Arbeitsauftrag 1: Nenne alle Staaten, die im Text über Klimaschutz ausdrücklich mit ihrem Namen vorkommen.
Arbeitsauftrag 2: Gib den Abschnitt aus dem Text über Klimaschutz wortgetreu wieder, der mit den Worten „Und klar, allein“ anfängt und mit „etwas bewegen kann.“ schließt.

Diese Antihaltung verstärkt bestehende Probleme. Bei sich selbst anzufangen wäre ein Mehraufwand, der strikt abgelehnt und dann durch dieses Argument gerechtfertigt wird.
Trotzdem verstehe ich auch die Resignation, die in dem Satz mitschwingt. Es ist die Machtlosigkeit, die man fühlt, wenn man sich der Lobbymacht großer Wirtschaftszweige bewusst wird, man Brandrodungen auf weit entfernten Kontinenten oder auch nur die neue deutsche Autobahn durch einen jahrhundertealten Wald verstehen möchte.
Und klar, allein wird keiner von uns die Abholzung des Amazonas stoppen oder die Massentierhaltung abschaffen.
Die Aussage ist aber ein Offenbarungseid fürs Nichtstun. Und ich persönlich möchte es zumindest versucht haben. Ich glaube außerdem, mit dieser Ansicht bin ich ganz und gar nicht allein: Jeder Gedanke, jede Revolution und jedes Umdenken, hat irgendwo einen Anfang genommen. Wenn man sich anschaut, wie sehr sich das Thema Klimaschutz mittlerweile in Politik und Gesellschaft festgesetzt hat, auch weil sich viele “Einzelne” verbunden haben, habe ich doch das Gefühl, dass man etwas bewegen kann.
Das wohl offensichtlichste Beispiel: Greta Thunberg, die sich 2018 alleine vor den schwedischen Reichstag setzte und damit Millionen von Menschen inspirierte, auf den Straßen zu demonstrieren.
Deutschland alleine kann eh nichts ändern…
Das angesprochene Argument wird nicht immer nur auf das Individuum bezogen, sondern lässt sich auch immer auf die nächstgrößere Ebene projizieren. Schaut man sich die globalen Zusammenhänge der Klimakrise an, scheint der deutsche Einfluss sehr gering, oder?
Was bringt es also, wenn Deutschland seinen CO2-Ausstoß senkt, China und die USA aber fröhlich weiter verpesten?
Und es stimmt, Deutschland hat im Vergleich zu den USA einen vergleichsweise geringen Ausstoß. Dennoch ist alles auch eine Frage der Perspektive, denn Deutschlands CO2-Ausstoß ist immer noch doppelt so hoch wie der globale Durchschnitt.
Vorbildfunktion
Meiner Meinung nach ist hier auch die Vorbildfunktion ein wichtiger Faktor. Soll der geringe Anteil deutscher Emissionen nun ein Freifahrtschein sein? Laut Bundesumweltministerium hat Deutschland seit Beginn der Industrialisierung fast fünf Prozent der globalen Erwärmung verursacht. Der deutsche Anteil und die Mitschuld an der Klimakrise sind daher nicht zu leugnen.

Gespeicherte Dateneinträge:
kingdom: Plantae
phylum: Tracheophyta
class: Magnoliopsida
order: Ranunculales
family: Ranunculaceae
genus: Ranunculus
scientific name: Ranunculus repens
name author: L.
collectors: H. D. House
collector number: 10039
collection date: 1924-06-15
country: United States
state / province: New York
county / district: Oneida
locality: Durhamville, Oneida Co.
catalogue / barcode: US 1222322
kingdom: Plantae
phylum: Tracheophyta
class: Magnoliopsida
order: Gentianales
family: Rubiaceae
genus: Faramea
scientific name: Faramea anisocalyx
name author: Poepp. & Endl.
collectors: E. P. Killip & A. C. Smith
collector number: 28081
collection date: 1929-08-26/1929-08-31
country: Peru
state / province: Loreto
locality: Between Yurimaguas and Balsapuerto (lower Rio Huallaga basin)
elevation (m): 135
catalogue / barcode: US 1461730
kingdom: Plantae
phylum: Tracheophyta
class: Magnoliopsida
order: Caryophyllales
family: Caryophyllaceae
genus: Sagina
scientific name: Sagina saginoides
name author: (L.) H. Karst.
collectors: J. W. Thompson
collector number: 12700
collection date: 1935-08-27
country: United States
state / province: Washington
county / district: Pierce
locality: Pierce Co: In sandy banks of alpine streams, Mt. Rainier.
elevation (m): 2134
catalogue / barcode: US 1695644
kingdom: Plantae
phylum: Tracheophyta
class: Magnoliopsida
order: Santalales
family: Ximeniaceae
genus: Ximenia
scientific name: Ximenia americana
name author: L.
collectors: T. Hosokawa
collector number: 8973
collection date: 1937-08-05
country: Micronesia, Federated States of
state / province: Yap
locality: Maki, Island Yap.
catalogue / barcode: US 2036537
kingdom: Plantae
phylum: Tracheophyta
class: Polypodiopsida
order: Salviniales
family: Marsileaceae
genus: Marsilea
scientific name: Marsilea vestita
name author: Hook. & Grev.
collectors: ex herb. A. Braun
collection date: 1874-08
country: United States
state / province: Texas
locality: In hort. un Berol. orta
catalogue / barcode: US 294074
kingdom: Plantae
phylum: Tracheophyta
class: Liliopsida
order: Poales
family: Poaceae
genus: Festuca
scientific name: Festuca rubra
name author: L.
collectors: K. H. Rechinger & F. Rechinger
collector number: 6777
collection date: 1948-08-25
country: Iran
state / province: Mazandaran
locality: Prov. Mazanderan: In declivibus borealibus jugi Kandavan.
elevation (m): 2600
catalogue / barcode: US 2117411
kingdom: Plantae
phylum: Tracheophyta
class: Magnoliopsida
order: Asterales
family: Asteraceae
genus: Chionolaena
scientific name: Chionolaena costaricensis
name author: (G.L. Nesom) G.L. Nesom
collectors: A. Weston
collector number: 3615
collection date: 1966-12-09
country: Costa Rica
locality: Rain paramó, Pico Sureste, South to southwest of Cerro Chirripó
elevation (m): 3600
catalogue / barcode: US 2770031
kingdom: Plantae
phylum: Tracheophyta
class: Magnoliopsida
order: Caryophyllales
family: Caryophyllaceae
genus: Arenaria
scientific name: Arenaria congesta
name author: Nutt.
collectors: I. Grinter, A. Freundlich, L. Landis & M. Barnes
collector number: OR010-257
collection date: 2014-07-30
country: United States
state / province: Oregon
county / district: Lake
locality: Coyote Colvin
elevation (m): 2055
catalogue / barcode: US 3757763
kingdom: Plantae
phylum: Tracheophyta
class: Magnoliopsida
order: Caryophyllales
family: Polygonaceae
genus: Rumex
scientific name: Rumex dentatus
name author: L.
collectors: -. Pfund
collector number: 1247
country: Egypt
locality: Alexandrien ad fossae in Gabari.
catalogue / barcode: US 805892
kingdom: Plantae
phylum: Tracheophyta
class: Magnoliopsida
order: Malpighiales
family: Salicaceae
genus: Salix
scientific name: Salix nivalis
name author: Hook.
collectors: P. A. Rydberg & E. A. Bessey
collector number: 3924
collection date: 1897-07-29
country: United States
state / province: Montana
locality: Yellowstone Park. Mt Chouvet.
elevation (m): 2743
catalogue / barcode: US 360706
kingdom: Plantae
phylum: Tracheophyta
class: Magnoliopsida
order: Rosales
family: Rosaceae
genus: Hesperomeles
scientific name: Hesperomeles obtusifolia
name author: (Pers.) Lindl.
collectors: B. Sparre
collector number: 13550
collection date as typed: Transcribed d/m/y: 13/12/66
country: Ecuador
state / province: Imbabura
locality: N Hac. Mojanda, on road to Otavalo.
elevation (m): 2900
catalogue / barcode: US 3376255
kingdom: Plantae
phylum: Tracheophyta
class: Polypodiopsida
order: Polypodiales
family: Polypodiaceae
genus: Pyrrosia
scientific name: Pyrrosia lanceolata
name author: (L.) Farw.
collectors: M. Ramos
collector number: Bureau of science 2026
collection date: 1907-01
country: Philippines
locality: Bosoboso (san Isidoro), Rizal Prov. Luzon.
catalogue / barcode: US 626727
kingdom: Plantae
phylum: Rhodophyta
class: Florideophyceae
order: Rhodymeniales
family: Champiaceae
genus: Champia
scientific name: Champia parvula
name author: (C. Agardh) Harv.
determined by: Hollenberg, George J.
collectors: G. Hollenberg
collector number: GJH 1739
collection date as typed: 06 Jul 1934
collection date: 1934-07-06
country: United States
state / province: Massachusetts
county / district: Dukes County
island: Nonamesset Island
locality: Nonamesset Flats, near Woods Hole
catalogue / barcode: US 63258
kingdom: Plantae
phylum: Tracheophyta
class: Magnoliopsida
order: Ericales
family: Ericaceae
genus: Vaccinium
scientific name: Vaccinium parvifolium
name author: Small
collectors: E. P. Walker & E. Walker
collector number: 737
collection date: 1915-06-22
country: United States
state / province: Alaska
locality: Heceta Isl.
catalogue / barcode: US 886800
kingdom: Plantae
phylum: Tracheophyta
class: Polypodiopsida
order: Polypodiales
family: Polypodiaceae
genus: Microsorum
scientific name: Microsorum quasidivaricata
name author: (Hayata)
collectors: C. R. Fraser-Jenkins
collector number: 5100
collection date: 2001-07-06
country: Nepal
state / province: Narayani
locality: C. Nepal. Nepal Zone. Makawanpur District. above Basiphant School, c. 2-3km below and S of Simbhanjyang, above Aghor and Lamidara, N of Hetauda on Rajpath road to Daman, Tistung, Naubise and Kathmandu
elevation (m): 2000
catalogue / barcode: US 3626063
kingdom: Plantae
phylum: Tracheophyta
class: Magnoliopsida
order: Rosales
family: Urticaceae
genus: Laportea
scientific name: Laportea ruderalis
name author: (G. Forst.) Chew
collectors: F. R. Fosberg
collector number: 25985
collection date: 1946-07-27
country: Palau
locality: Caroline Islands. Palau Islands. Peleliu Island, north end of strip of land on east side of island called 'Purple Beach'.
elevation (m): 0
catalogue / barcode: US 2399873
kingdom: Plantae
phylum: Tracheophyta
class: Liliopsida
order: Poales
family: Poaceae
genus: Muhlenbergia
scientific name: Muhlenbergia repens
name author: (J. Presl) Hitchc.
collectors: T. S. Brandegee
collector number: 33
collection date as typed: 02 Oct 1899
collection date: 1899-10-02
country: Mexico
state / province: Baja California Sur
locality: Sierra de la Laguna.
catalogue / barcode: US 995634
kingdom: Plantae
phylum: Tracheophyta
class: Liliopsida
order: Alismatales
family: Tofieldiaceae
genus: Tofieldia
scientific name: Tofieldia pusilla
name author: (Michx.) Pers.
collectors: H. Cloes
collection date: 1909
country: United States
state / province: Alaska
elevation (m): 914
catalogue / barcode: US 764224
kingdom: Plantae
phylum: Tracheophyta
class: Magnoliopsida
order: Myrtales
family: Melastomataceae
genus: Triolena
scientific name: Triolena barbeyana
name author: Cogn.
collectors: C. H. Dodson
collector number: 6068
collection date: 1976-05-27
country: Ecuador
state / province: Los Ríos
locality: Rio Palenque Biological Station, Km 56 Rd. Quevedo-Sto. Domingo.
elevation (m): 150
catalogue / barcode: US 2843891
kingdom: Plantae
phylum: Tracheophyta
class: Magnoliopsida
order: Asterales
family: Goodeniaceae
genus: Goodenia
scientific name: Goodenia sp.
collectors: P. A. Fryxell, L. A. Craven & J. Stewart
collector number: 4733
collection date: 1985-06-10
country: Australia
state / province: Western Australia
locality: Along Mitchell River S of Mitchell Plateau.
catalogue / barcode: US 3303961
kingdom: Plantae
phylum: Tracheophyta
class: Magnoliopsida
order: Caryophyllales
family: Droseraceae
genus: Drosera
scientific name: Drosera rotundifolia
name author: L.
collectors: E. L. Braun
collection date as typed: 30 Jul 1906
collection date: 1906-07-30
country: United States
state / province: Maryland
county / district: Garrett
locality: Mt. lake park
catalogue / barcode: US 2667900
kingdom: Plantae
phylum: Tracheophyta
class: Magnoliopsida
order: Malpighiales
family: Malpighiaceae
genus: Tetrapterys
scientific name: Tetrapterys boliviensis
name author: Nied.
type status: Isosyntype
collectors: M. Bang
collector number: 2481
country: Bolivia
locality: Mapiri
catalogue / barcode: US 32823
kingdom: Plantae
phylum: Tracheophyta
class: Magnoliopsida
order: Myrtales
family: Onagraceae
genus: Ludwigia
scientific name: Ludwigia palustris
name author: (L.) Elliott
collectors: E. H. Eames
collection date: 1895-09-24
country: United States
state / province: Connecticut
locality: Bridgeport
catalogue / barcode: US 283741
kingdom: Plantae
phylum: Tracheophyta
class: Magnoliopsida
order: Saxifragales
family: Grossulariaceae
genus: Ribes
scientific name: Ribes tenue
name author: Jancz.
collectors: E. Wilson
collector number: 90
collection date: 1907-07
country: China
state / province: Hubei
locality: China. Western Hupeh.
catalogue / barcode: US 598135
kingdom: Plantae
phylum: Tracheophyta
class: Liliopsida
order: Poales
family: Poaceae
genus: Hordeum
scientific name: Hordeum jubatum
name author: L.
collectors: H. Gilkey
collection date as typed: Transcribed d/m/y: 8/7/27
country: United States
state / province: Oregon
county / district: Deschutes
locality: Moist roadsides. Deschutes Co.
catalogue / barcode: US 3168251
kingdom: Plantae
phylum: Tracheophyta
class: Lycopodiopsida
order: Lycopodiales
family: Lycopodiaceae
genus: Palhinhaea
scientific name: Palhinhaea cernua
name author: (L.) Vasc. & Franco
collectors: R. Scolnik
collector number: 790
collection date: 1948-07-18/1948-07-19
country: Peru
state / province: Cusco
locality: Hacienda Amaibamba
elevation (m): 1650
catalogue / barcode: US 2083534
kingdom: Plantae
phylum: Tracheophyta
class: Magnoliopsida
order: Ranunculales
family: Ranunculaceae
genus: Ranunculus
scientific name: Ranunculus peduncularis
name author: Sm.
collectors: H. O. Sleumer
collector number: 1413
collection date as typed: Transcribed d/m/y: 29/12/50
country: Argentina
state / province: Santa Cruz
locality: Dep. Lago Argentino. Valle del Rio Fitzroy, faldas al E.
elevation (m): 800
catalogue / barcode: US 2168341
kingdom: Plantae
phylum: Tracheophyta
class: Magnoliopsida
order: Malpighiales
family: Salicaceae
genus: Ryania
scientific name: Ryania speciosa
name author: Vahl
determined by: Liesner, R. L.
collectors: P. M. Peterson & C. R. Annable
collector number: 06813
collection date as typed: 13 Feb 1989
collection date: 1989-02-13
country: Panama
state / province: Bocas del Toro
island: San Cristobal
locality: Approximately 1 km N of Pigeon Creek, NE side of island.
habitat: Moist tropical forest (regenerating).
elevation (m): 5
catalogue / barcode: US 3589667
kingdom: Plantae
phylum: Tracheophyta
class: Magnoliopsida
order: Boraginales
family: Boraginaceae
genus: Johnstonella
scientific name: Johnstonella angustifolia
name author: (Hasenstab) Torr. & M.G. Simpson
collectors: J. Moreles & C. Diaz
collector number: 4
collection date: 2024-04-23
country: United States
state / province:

Endgültige Antwort 1: Deutschland, China, USA

Endgültige Antwort 2:
Und klar, allein wird keiner von uns die Abholzung des Amazonas stoppen oder die Massentierhaltung abschaffen.
Die Aussage ist aber ein Offenbarungseid fürs Nichtstun. Und ich persönlich möchte es zumindest versucht haben. Ich glaube außerdem, mit dieser Ansicht bin ich ganz und gar nicht allein: Jeder Gedanke, jede Revolution und jedes Umdenken, hat irgendwo einen Anfang genommen. Wenn man sich anschaut, wie sehr sich das Thema Klimaschutz mittlerweile in Politik und Gesellschaft festgesetzt hat, auch weil sich viele “Einzelne” verbunden haben, habe ich doch das Gefühl, dass man etwas bewegen kann.